Data extract:
- - -
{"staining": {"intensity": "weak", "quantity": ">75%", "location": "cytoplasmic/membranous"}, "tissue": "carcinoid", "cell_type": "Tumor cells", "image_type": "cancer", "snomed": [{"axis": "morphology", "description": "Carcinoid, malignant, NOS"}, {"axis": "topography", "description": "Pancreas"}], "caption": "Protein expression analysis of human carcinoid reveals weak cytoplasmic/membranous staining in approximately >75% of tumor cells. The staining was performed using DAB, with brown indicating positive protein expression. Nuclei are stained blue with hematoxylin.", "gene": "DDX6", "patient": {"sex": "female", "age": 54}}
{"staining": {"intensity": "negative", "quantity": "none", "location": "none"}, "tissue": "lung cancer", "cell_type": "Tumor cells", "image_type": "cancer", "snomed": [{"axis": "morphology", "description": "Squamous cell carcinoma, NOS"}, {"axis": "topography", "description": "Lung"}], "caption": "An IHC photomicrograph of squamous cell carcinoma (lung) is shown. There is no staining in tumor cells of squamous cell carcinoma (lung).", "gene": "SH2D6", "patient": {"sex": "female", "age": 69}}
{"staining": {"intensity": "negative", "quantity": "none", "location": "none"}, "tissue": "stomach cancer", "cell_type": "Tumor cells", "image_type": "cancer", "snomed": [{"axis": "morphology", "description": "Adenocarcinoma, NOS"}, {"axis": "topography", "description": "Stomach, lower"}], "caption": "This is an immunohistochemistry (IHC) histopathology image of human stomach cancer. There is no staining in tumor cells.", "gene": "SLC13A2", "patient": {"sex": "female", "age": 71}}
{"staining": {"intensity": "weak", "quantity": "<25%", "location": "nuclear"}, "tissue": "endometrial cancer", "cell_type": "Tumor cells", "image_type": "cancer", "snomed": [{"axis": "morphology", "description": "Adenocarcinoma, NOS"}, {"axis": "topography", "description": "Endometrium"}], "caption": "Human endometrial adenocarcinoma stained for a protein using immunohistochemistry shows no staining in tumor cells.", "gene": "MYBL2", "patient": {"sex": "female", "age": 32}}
- - -
Activity:
The data must be given again in full. Keep every line identical.

Written reply:
{"staining": {"intensity": "weak", "quantity": ">75%", "location": "cytoplasmic/membranous"}, "tissue": "carcinoid", "cell_type": "Tumor cells", "image_type": "cancer", "snomed": [{"axis": "morphology", "description": "Carcinoid, malignant, NOS"}, {"axis": "topography", "description": "Pancreas"}], "caption": "Protein expression analysis of human carcinoid reveals weak cytoplasmic/membranous staining in approximately >75% of tumor cells. The staining was performed using DAB, with brown indicating positive protein expression. Nuclei are stained blue with hematoxylin.", "gene": "DDX6", "patient": {"sex": "female", "age": 54}}
{"staining": {"intensity": "negative", "quantity": "none", "location": "none"}, "tissue": "lung cancer", "cell_type": "Tumor cells", "image_type": "cancer", "snomed": [{"axis": "morphology", "description": "Squamous cell carcinoma, NOS"}, {"axis": "topography", "description": "Lung"}], "caption": "An IHC photomicrograph of squamous cell carcinoma (lung) is shown. There is no staining in tumor cells of squamous cell carcinoma (lung).", "gene": "SH2D6", "patient": {"sex": "female", "age": 69}}
{"staining": {"intensity": "negative", "quantity": "none", "location": "none"}, "tissue": "stomach cancer", "cell_type": "Tumor cells", "image_type": "cancer", "snomed": [{"axis": "morphology", "description": "Adenocarcinoma, NOS"}, {"axis": "topography", "description": "Stomach, lower"}], "caption": "This is an immunohistochemistry (IHC) histopathology image of human stomach cancer. There is no staining in tumor cells.", "gene": "SLC13A2", "patient": {"sex": "female", "age": 71}}
{"staining": {"intensity": "weak", "quantity": "<25%", "location": "nuclear"}, "tissue": "endometrial cancer", "cell_type": "Tumor cells", "image_type": "cancer", "snomed": [{"axis": "morphology", "description": "Adenocarcinoma, NOS"}, {"axis": "topography", "description": "Endometrium"}], "caption": "Human endometrial adenocarcinoma stained for a protein using immunohistochemistry shows no staining in tumor cells.", "gene": "MYBL2", "patient": {"sex": "female", "age": 32}}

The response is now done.